Angel base shrank 7% before the cut

3 min read
16:35UTC

HMRC's first hard figures show the number of investors claiming EIS relief fell 7% to 33,220, with the same pot of money now concentrated in fewer hands.

TechnologyDeveloping
Key takeaway

Britain's angel base fell 7% in a year, before a tax change set to shrink it further.

HM Revenue and Customs (HMRC) published the 2024/25 figures for EIS (the Enterprise Investment Scheme) in May, and the headline is the people, not the pounds. The count of investors claiming EIS relief fell 7% to 33,220, down from 35,675 1. The money those angels put in held flat at £1,575m across 3,735 companies, so the same pot is now concentrated in fewer hands and a first-time founder has fewer doors to knock on to assemble early cheques.

This erosion pre-dates the April 2026 cut to VCT (Venture Capital Trust) income-tax relief, which fell from 30% to 20% and sat outside this reporting year . The 2,455 angels who dropped out did so before that cut even bit. EIS and SEIS sit at different points on the risk curve, and they moved in opposite directions.

One tier below, SEIS (the Seed Enterprise Investment Scheme) went the other way. Companies raised £276m, up 14%, and applications for advance assurance rose 24% to 4,085 2. So 800-odd more companies queued for the earliest cheques in the same year that 2,455 angels stopped writing the next one up. A widening mouth and a narrowing neck describe the same funnel. London and the South East took 60% of EIS money, down from 63% a year earlier and 65% the year before that, a slow drift of seed capital out of the capital.

### MATERIAL SHOWN
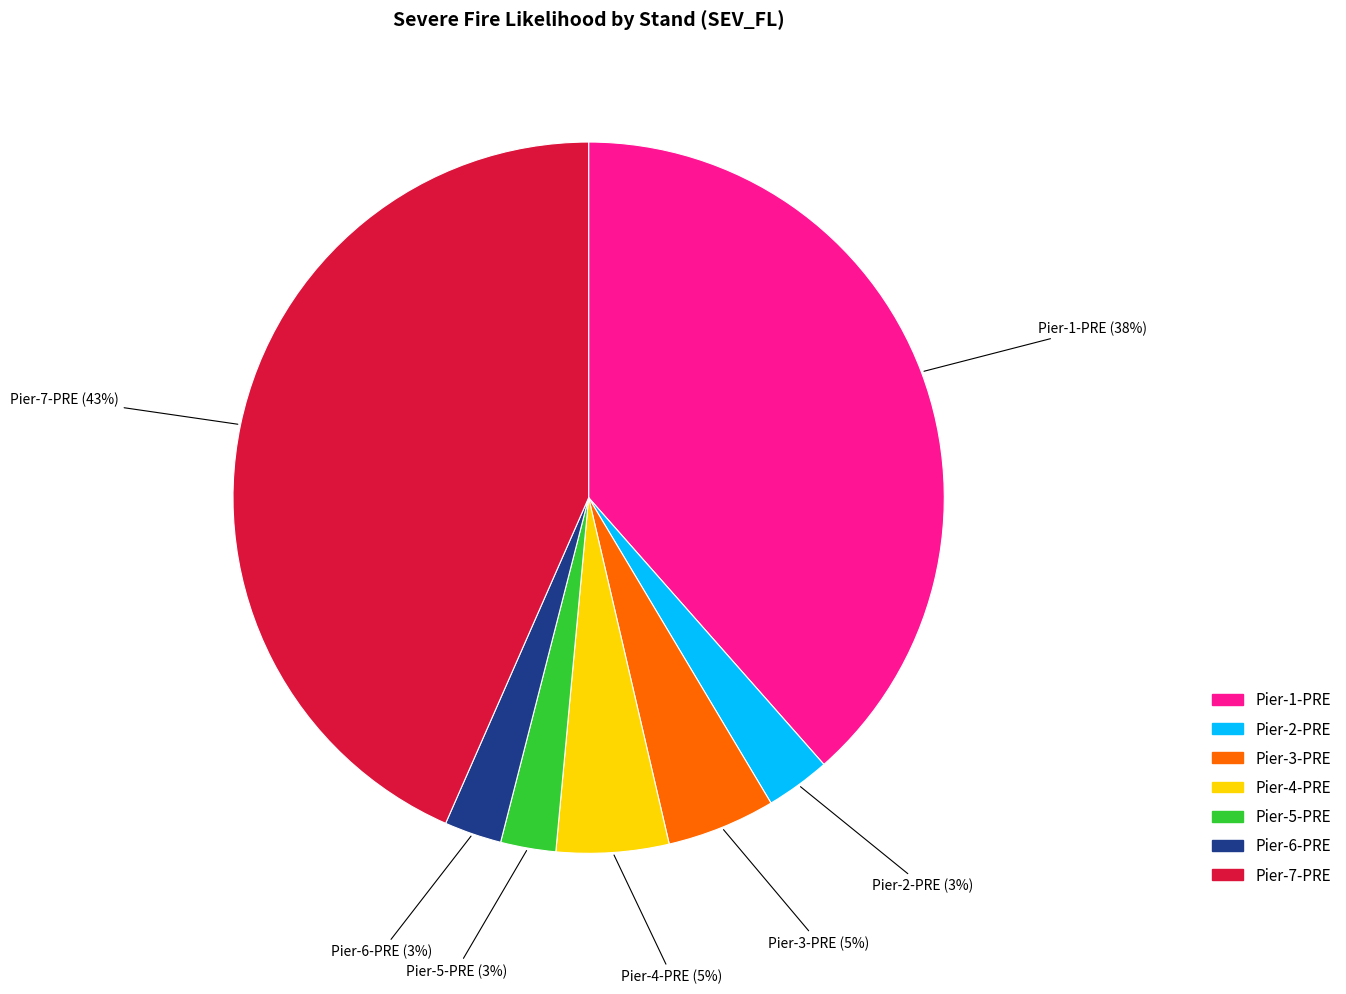

Count the number of slices in the pie.

7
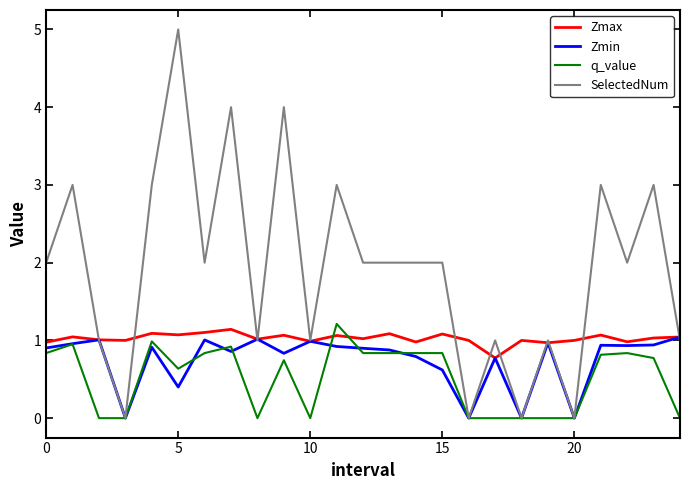

List the series in order of their overall mean, lowest first.

q_value, Zmin, Zmax, SelectedNum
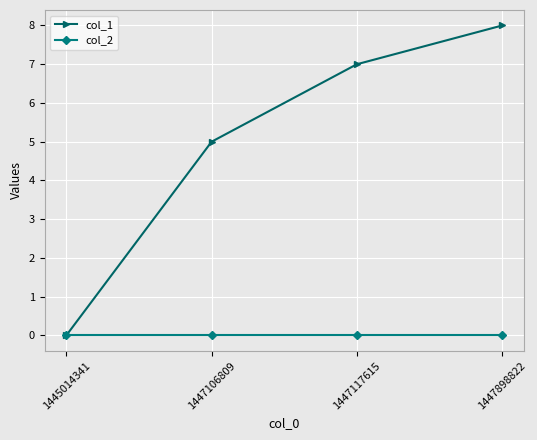

Reading right to left, extract all data points from this chart.

col_1: 1447898822=8	1447117615=7	1447106809=5	1445014341=0
col_2: 1447898822=0	1447117615=0	1447106809=0	1445014341=0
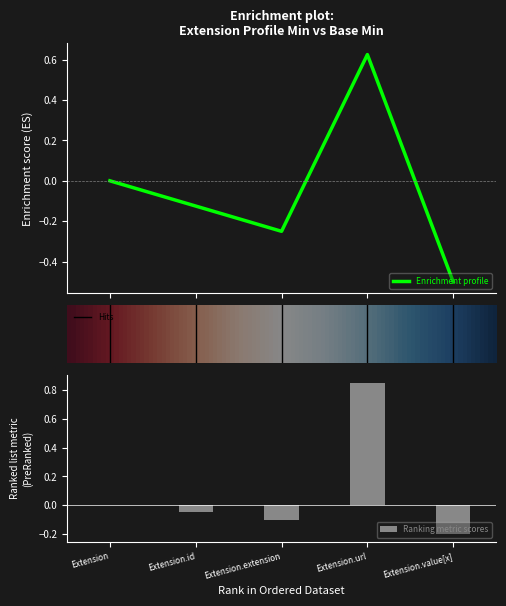

What is the label of the 2nd bar from the left?

Extension.id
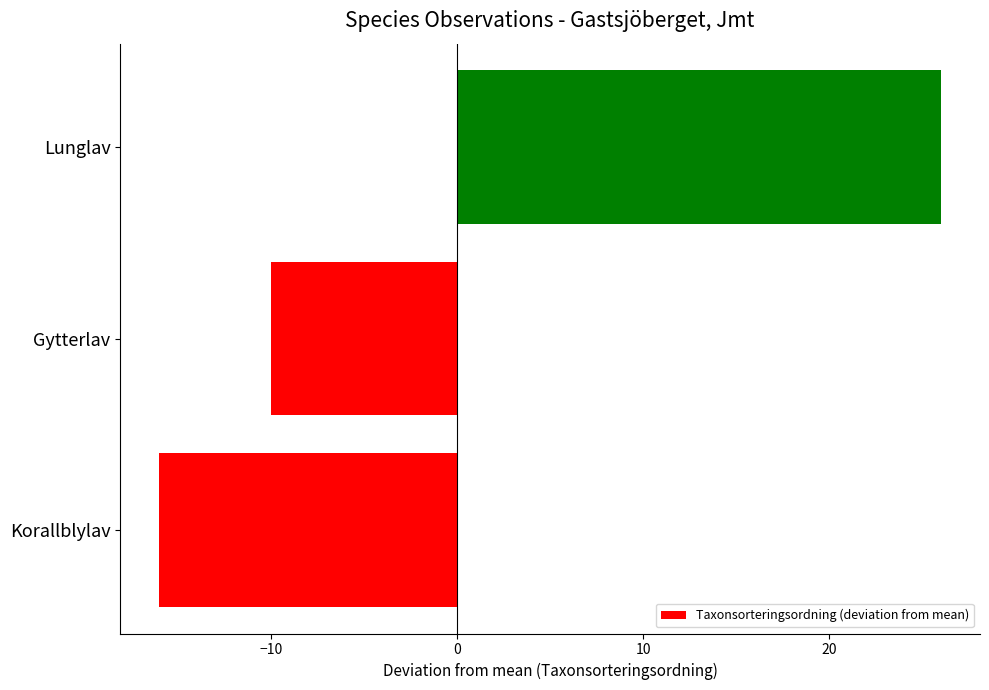

Reading bottom to top, what are all the values shown in this chart?

Korallblylav=-16	Gytterlav=-10	Lunglav=26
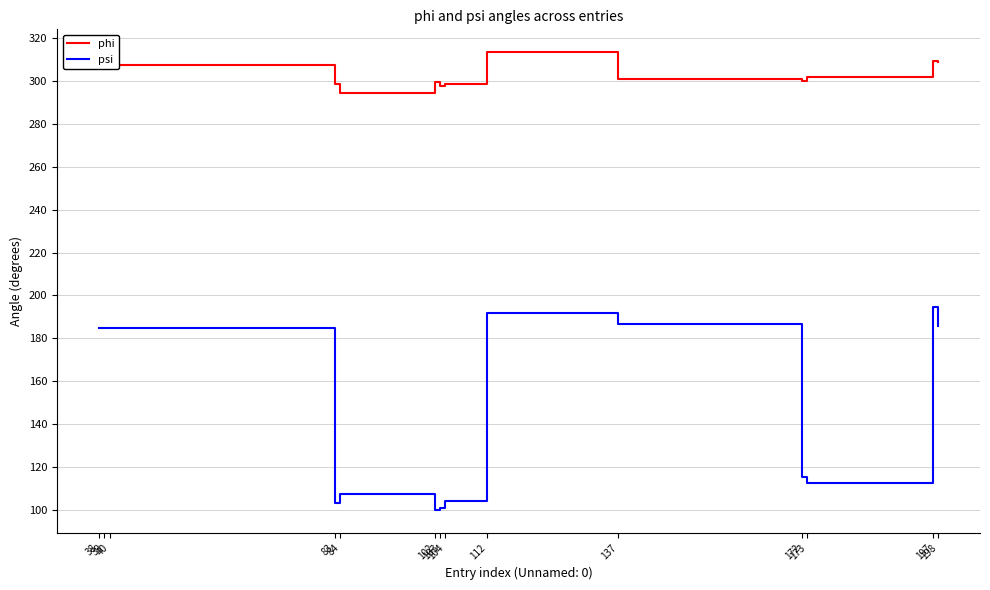

Which label corresponds to the largest value in the chart?

112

### ACTIVITY 1
List each line of the records that contains the string "label".
### ACTIVITY 2
Carry on the article about the decline in EIS investor numbers from the point at which it stops.
The records bear no relation to the article on EIS investor numbers.

### TASK ANSWER 1
What is the label of the 2nd bar from the left?
Which label corresponds to the largest value in the chart?

### TASK ANSWER 2
Deep Analysis

In plain English

The UK government runs two tax relief programmes to encourage people to invest in small startups. The Enterprise Investment Scheme (EIS) gives investors back 30p for every £1 they put in, via a reduction in their income tax bill. SEIS does the same for even earlier-stage companies, giving back 50p per £1. HMRC published data in May 2026 showing that the number of individual people using EIS fell by 7% in 2024/25. The total money invested stayed roughly flat at £1.575bn. That sounds like a contradiction, but it reflects a shift from individual angels writing small cheques to professional fund managers pooling money from multiple investors into single fund structures. The very-early-stage SEIS market is growing faster, with investment up 14%.

Deep Analysis
Root Causes

The 7% fall in EIS investor count predates the April 2026 VCT relief cut and has three structural causes independent of any single policy change.

First, the FCA's Consumer Duty, effective July 2023, raised the advice threshold for EIS recommendations from suitability to active demonstration of consumer benefit. Advisers at retail wealth managers responded by reducing EIS on model portfolio lists, cutting the distribution channel that accounts for roughly a third of EIS subscriptions per Resolution Foundation's 2024 household wealth survey.

Second, inflation in 2022-24 raised the effective tax cost of the EIS two-year minimum holding period. An investor in the 40% band who put £20,000 into EIS in 2022 received £6,000 back via income tax relief but faced 9% cumulative CPI erosion over the hold period before any capital gain, which eroded the net-of-inflation return below the advertised 30% headline relief.

Third, the rise of institutional SEIS and EIS fund managers (Octopus Ventures, Triple Point, Calculus Capital) since 2020 has steadily displaced individual angel cheques in the data, while keeping total investment flat. An Octopus Ventures EIS deployment counts as one investor in the HMRC statistics regardless of how many underlying investors the fund aggregated.

What could happen next?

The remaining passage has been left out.